While many more conservative investors tend to favor a long-term strategy popularly known as buy-and-hold, wherein stock is purchased and then held for long periods of time, to reap the profits of the company’s growth. This approach is based on the assumption that while there may be ups and downs in the market, it generally produces returns in the long-run.

While a highly volatile stock may be a more anxiety-producing option, a small amount of volatility can actually lead to greater profits for an investor. As the price rises and falls, it provides an opportunity for the investors to buy stock in a concrete company when the price is very low, and then wait for cumulative growth down the road (perhaps in the near future).

And, for the short-term traders, volatility can even be more useful. These traders are constantly monitoring the change in prices, second-to-second, minute-to-minute, and if this doesn’t happen, there won’t be any profit. Even for swing traders, who work with a slightly longer time frame, probably days or weeks, market volatility is important for them as well.

Volatility can bring points of entry for someone whose investment strategy and time horizon are for long periods of time. When it comes to bullish investors, who imagine markets will achieve better in the long-run, downward market volatility provides the prospect to buy more shares at comparatively lower prices.

By increasing investment in securities when there’s a discount, one would lower the mean cost per share and increase profits from it over time. The stage of market volatility can prove to be a good time to put money in some extra additional funds and liquidate some underachieving assets.
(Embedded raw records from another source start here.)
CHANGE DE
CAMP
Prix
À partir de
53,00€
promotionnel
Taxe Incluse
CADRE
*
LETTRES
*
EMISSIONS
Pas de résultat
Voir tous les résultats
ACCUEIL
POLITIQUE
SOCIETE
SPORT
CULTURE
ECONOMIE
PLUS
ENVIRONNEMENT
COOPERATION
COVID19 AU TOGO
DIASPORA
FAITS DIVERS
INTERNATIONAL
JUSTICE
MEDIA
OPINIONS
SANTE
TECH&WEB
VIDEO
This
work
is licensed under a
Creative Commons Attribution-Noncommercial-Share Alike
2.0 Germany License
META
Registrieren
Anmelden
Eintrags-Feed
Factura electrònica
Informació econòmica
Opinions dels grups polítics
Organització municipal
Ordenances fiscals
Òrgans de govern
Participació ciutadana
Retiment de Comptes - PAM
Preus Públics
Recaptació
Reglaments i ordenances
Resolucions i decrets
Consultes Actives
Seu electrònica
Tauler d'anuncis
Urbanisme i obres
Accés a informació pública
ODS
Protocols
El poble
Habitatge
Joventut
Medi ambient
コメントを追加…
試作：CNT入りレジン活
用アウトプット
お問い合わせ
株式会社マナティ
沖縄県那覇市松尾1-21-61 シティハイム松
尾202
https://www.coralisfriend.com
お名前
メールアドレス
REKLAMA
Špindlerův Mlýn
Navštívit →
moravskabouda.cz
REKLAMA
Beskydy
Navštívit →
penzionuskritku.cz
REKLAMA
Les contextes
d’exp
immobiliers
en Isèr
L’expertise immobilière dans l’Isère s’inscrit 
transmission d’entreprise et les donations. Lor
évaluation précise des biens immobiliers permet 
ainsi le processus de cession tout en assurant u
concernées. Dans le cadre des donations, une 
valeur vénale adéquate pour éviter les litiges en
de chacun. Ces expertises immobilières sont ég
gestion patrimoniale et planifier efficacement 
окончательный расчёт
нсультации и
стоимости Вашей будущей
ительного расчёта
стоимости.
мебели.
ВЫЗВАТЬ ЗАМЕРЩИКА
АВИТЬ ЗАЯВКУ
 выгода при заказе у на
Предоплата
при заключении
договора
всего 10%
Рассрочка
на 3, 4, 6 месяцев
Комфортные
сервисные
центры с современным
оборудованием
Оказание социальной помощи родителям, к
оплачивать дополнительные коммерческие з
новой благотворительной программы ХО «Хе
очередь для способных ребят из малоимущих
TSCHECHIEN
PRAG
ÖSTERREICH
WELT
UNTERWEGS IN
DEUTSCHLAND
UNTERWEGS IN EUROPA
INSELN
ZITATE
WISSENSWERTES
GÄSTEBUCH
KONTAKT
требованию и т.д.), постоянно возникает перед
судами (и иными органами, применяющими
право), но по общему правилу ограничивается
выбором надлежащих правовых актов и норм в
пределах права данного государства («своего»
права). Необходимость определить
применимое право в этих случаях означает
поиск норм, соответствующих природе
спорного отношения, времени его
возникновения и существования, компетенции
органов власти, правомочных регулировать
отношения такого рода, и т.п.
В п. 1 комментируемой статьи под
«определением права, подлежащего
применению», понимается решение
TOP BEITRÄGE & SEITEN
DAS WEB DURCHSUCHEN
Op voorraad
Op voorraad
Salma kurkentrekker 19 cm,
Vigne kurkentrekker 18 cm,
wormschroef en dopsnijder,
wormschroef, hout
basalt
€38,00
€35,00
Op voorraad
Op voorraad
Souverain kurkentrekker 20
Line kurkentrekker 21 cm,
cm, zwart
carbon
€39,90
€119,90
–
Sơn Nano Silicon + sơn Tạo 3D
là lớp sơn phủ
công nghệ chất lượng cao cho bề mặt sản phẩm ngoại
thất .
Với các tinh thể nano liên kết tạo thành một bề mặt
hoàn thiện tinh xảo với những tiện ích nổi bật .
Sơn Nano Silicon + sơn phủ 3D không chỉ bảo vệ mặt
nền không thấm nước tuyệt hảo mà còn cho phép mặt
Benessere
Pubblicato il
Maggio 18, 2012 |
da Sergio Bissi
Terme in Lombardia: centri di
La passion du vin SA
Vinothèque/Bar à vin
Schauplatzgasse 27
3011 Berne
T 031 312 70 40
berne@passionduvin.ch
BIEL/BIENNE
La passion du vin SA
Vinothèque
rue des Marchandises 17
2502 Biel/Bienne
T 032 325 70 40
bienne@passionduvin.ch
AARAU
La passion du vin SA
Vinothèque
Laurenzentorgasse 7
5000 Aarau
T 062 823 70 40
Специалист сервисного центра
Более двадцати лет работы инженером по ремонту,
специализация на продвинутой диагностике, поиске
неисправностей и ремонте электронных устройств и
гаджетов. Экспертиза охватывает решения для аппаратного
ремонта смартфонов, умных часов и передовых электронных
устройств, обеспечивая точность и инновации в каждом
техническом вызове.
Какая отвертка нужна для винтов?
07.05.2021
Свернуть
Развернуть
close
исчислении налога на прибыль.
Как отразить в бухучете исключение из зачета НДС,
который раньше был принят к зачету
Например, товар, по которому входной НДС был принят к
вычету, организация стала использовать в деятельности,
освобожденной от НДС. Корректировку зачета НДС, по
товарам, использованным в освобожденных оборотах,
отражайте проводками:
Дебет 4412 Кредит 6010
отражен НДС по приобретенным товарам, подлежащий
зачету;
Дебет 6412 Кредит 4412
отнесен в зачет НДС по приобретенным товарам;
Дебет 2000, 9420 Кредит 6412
We cannot just disregard volatility, it is an important part of the market. The up and down of prices form the DNA of the market. One needs to understand that the process of fluctuations in price, might not always have a downside. Once people stop seeing this simple inevitable phenomenon as disadvantageous, they will start seeing it as opportunistic.

For people who have been in the investing business for a long, volatility is a friend rather than a foe. Daily variabilities of price or volatility shouldn’t act as a disturbance in the work of evaluating the intrinsic value of enterprises. However, an investor makes use of this sharp volatility as an opening to buy cleverly when prices fall abruptly and to sell smartly when prices finally rise, which won’t take very long.

So, when markets turn volatile, you shouldn’t panic, and keep stocking up equity assets, and build a diversified portfolio for yourself. You should always try and use the market conditions to your advantage because it’s important to understand the probable benefits of investment opportunities that surface from price volatility in the market.